The tide was just right, where the bay and canal currents met; thousands of bright blue eyed shells lay before me. I imagined them screaming “pick me” as if they knew they were sacrificing themselves to a struggling college student whom would appreciate every morsel. Under the water felt like I was in a Salvador Dali abstract clock painting in which time is endlessly skewed. Floating in the primordial ooze where problems drifted away giving me new hope and stamina to help solve the world’s ills.
In the rippling tide jellyfish appeared like parachutes. I‘d been stung before but today they barely noticed my presence. In about half an hour my bag had about two dozen scallops. Diving up and down the water I failed to notice the bright orange Bay Constable boat perusing the water for illegal activity.
The yellow net bag had a wire handle attached to a ten-foot rope that I tried as inconspicuously as possible to tie around my ankle.
‘This would be my get away plan. I’ll pretend to just swim and nonchalantly swam back to my cottage.’
Since I had been on the swim team almost every summer in my youth, I thought I could swim faster than the Bay Constable’s boat. I tried to swim like my best fifty-meter freestyle race in thirty-five seconds. Heading out as rapidly as I could muster with the contraband scallops flopping back and forth as I tried to kick with one leg while attempting to conceal my other leg under the water. I managed to get about a thousand meters from my cottage. Suddenly I heard a loud horn blow and the officer yelled for me to “stop swimming.”
‘If I ignored him and get close enough to the shore, I’d wiggle the bag off my ankle and drop it. I’ll walk off the beach and when he drives away go back to retrieve my dinner bag.’
The more I tried to ignore him the angrier he yelled. I finally relented and stopped. A big burly no nonsense guy. A hybrid version of the Incredible Hulk, red faced with angst from screaming at me, a force not to be messed with or disobeyed. He commanded me “get in the boat!” He hoisted my petite blue bikini clad curvaceous body…followed by a ten-foot rope and the yellow net bag … full of my loot of scallops into his boat. “Where is your shellfish license?” he asked.
With downcast eyes I said, “Oh, I guess I left it at home.”
“Well I’ll drive you home, if you can show it to me I will not give you the five hundred dollar fine.” He blurted out.
At that moment, all I could think of was how was I going to come up with that kind of money. That is a semester worth of rent. Nursing school was very expensive. Trying to juggle studies, a part time job as a nursing assistant, barely kept me ahead of the monthly bills.

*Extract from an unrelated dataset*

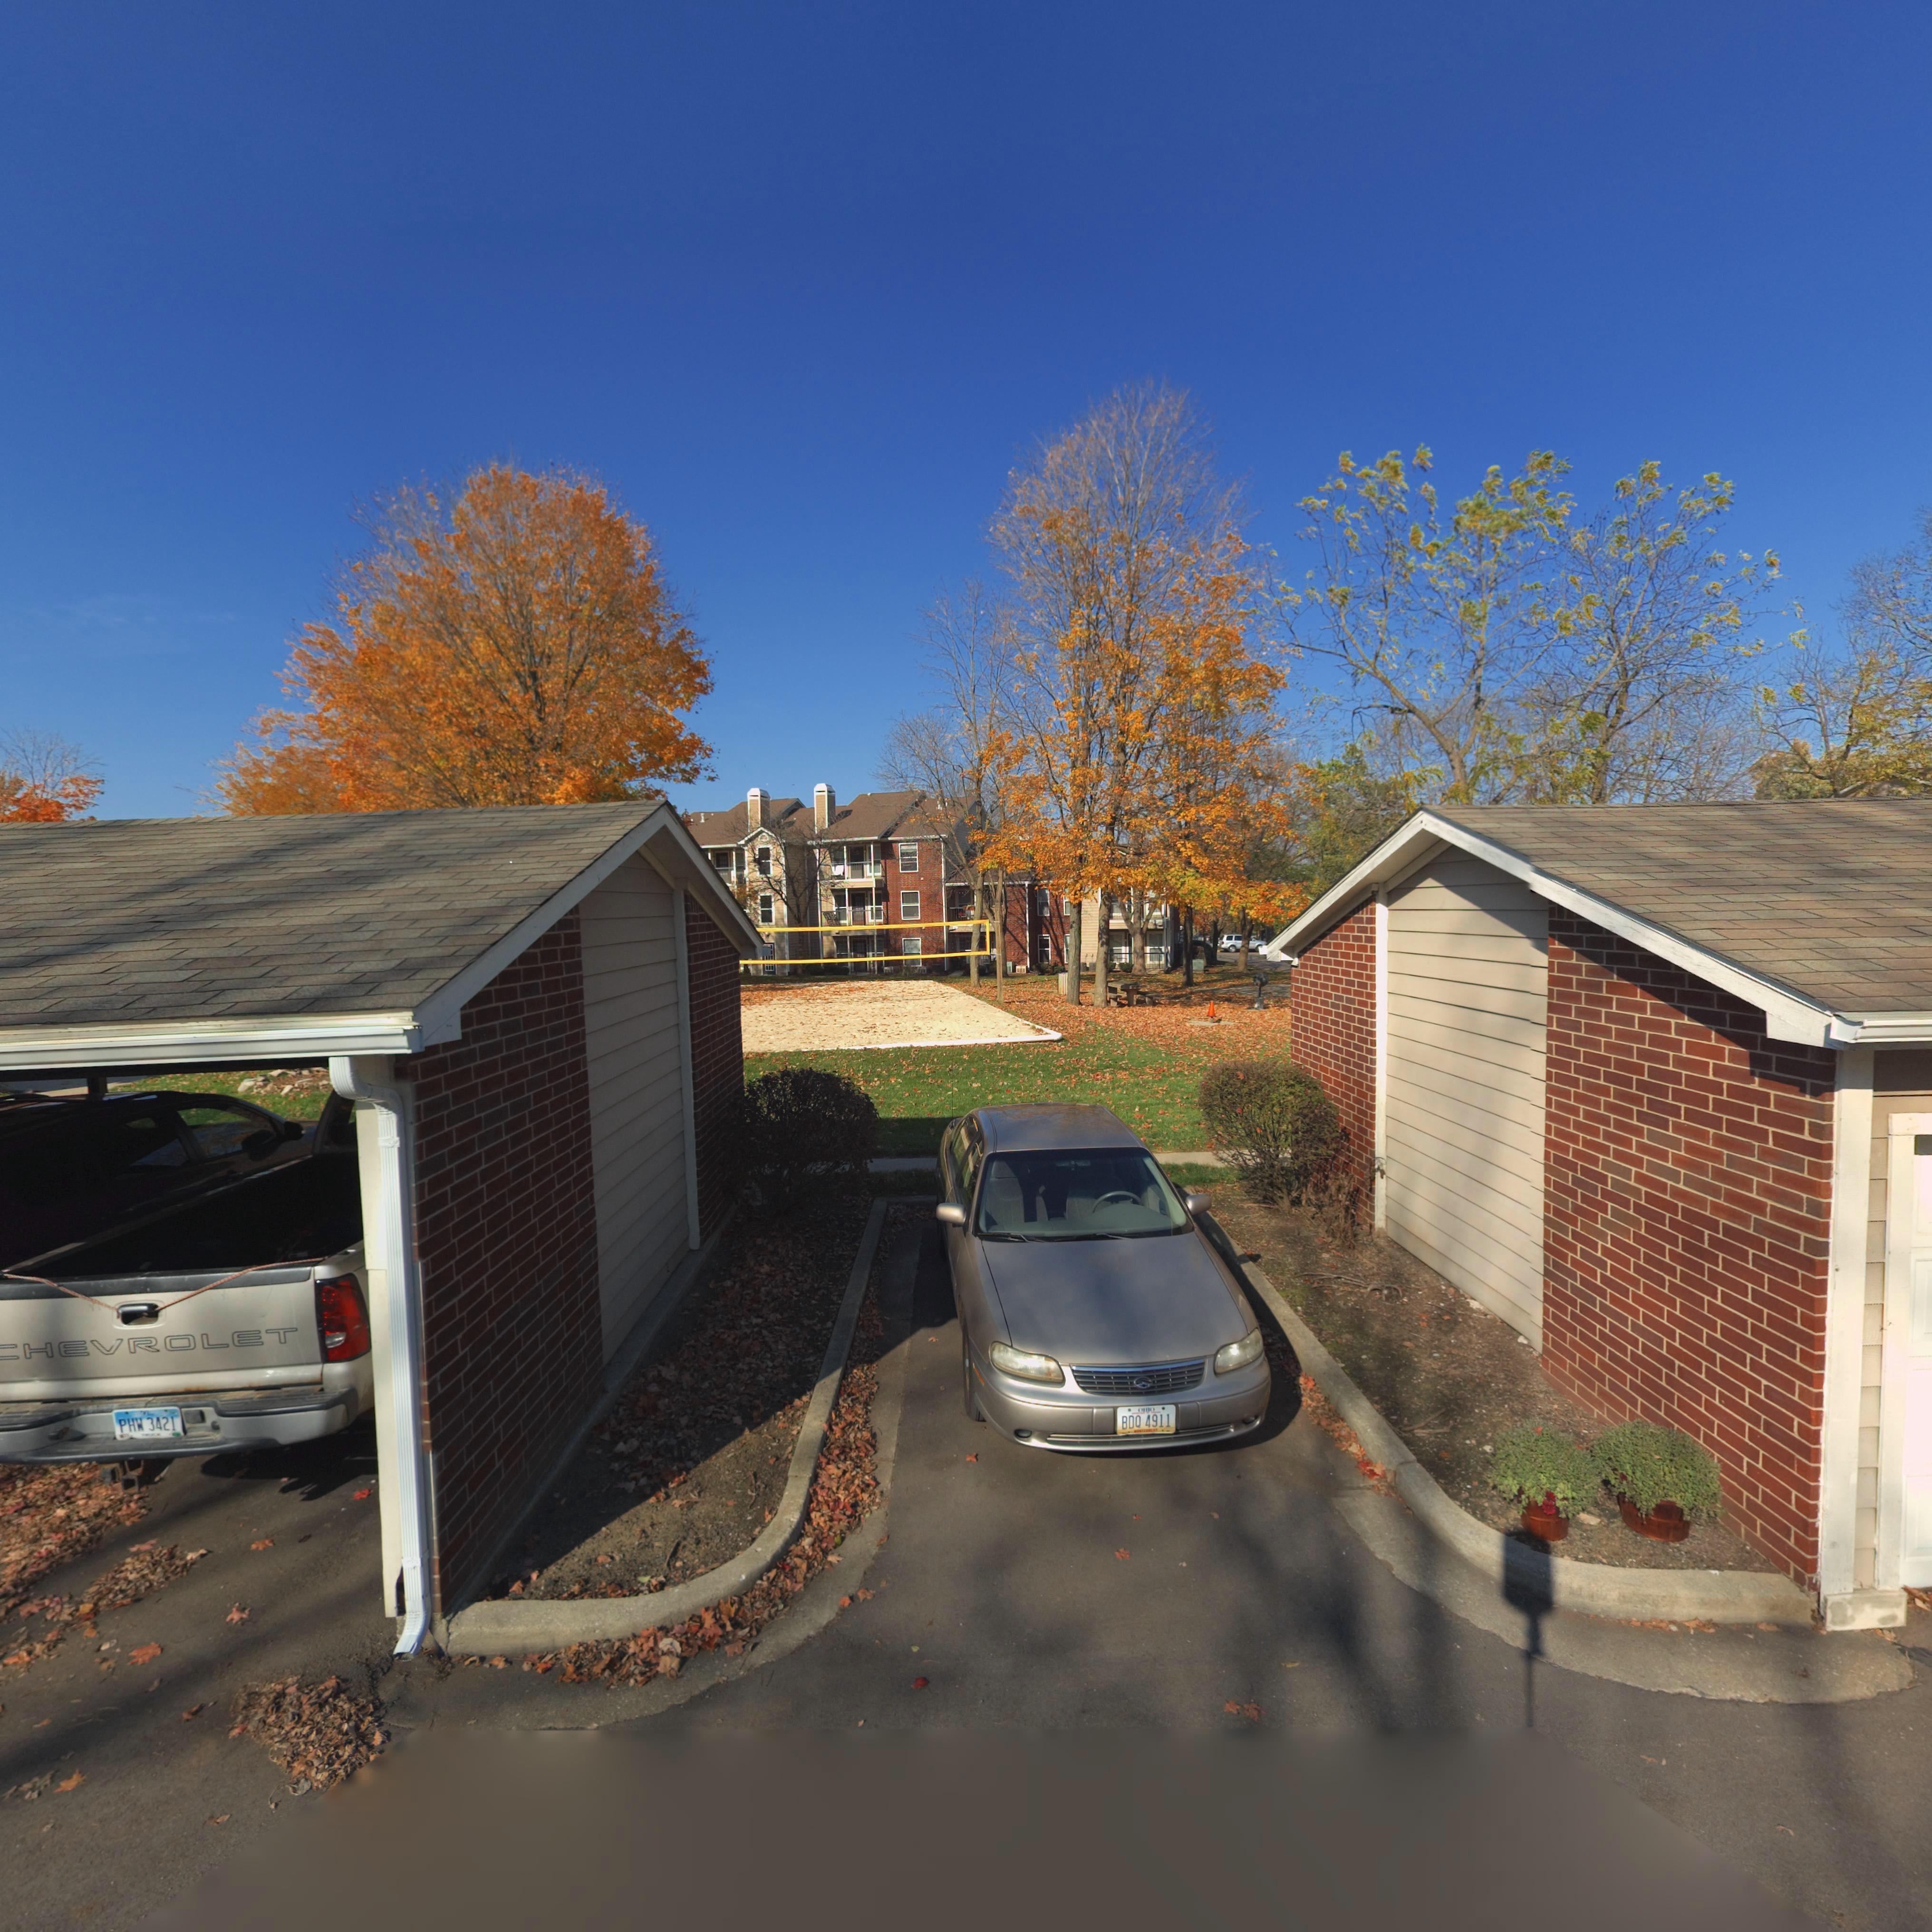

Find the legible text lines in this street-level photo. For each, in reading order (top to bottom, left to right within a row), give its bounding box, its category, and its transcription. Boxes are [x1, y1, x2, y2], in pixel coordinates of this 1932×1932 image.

The Constable officer drove me home. I was cold, shivering and frightened. I pleaded with him, “please don’t give me a ticket. I promise I shall never do it again, I’m just a college student trying to make ends meet.”
He looked at me with an air of disgust and said, “why didn’t you think of that before you broke the law?”
I stammered, “I grew up in New Jersey. I have only lived here six-months and did not know about the shellfish license. I thought it was only for commercial fishermen.” As a last resort I began to sob. This tactic had worked many times with my parents. To my amazement it worked. I confessed, “I don’t have a shellfish license.”
I endured his lecture on how hard the local commercial fishermen work and who am I to try to take away their livelihood. Briefly flashing back to the recent Sag Harbor festival, I recalled how the local Baymen generously donated their catches of the day for everyone to enjoy fresh shellfish. As remorseful as possible I apologized again. He dropped me off on the shore near my cottage. He took my yellow net bag, dumped out the scallops into a bucket, then handed me the empty bag as he sped away. I pondered, were those unlucky scallops going to be his dinner? Why didn’t he dump them back into the bay?